Je ne serais pas tout à fait honnête avec moi-même ni avec vous d’ailleurs si j’affirmais me désintéresser totalement de la chose, mais j’ai toujours vu une voiture comme un outil de liberté, un truc sympa pouvant emmener mes proches et moi d’un point A à un point B sans trop d’efforts. Ce truc a 4 roues, se fait tirer ou pousser par un moteur, (le voilà maintenant qu’il en a parfois deux) et tombe en panne assez vite si on ne lui donne pas à boire ou à se recharger. On le conduit avec un volant et quelques pédales en plus d’un joystick. Il y a plein de boutons un peu partout qui ne servent pas à grand-chose mais s’illuminent comme des lucioles en pleine nuit. C’est marrant.
C’est marrant, sauf lorsque vous passez 90 minutes à parcourir les 25km qui séparent Bry-sur-Marne de Boulogne-Billancourt un samedi soir. Un petit coucou aux amis concernés par l’anecdote. C’est en cela qu’il faut remercier Mme Hidalgo d’avoir rendu infernale la circulation en Ile-de-France. Grâce à elle, nous montrons à nos amis à quel point nous les aimons.

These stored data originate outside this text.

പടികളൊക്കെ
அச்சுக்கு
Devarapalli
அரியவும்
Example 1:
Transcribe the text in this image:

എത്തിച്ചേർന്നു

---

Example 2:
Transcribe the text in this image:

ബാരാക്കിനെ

J’ai bien conscience que beaucoup des lecteurs de ce message ne perçoivent pas la voiture comme cela et vous ne m’en voudrez pas j’espère d’avoir été un brin provocateur plus haut. Pour beaucoup, pour la première catégorie d’utilisateurs, la voiture, c’est une part de soi que l’on projette sur la route, une source d’émotions et d’aventures comme autant de souvenirs, un membre de la famille, le toit sous lequel on a embrassé la première fois et plus si affinités. La voiture, c’est un peu nous-même, l’image que nous nous faisons de nous-même et ce que nous voudrions être, tout cela en même temps.

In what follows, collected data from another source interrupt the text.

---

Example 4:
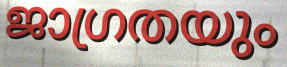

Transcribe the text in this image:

ജാഗ്രതയും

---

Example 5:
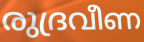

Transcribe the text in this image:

രുദ്രവീണ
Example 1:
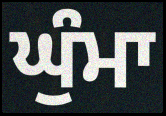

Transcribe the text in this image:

ਘੁੰਮਾ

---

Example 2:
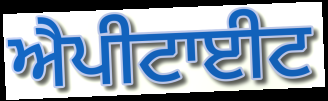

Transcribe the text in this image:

ਐਪੀਟਾਈਟ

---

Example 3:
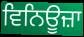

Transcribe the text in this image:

ਵਿਨਿਊਜ਼ਾ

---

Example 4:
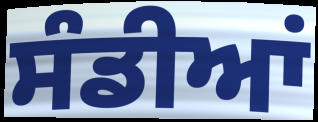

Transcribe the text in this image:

ਸੰਡੀਆਂ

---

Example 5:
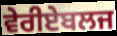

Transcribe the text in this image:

ਵੇਰੀਏਬਲਜ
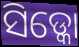
ସିଡ୍କୋ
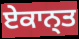
ਏਕਾਨ੍ਤ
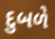
દુબળે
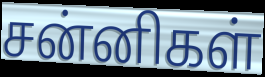
சன்னிகள்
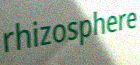
rhizosphere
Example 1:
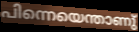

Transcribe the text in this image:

Longtemps apanages des hommes, les plus sportives d’entre elles étaient beaucoup et encore un peu un jeu de lignes que cachait un moteur nourri à la testostérone supposé attirer le regard des femmes. Pour un nombre croissant de modèles, elles sont devenues aujourd’hui un des marqueurs de l’égalité des sexes au point que les constructeurs ciblent parfois davantage les conductrices que les conducteurs. La voiture est un objet social de son temps depuis qu’elle a été inventée.
Poubelle
Il m’a fallu du temps avant de me résoudre à me débarrasser de mon vieux Scenic. Malgré ses 200000km, un affichage de vitesse qui s’éclairait selon son humeur, une jauge d’essence invisible qui m’obligeait à remettre à zéro le compteur de kilomètres à chaque plein pour m’arrêter à temps avant d’être à sec, malgré la mousse qui commençait à poindre sur les rebords en plastique près des fenêtres parce que la voiture dormait dehors été comme hiver, malgré tout cela je conservais mon Scenic. Je l’aimais bien mon Grand Scenic. Il avait tout transporté : des parpaings, des sacs de sables, des planches de BA13, des bagages par milliers, des bières par centaines, des caisses de vin par dizaines, des repas à Noël et à Pâques, du champagne pour danser et chanter, ma femme dans ses plus beaux atours. Il avait tout vécu aussi. Mes joies, mes peines, mes espérances, quelques drames aussi. Je l’avais affectueusement surnommé « Poubelle » pour rire avec les enfants quand nous découvrions que quelque chose de nouveau se mettait à dysfonctionner. Nous avons beaucoup ri avec Poubelle.
Elle était aussi devenue une confidente, nous écoutait parler sans trop rien dire, connaissait toutes nos habitudes et nos petits secrets. Parfois, stoppé à un feu, je la surprenais me regarder depuis le rétroviseur m’interpelant « Martin, avance ! ». Je ne savais pas alors si elle me demandait d’embrayer la première ou si elle me suggérait un message plus caché. Les poubelles vous rappellent tous les jours que la vie est faite de contingences matérielles les plus élémentaires. La mienne me rappelait régulièrement que la vie est mouvement dans tous les sens du terme, mais surtout devant soi.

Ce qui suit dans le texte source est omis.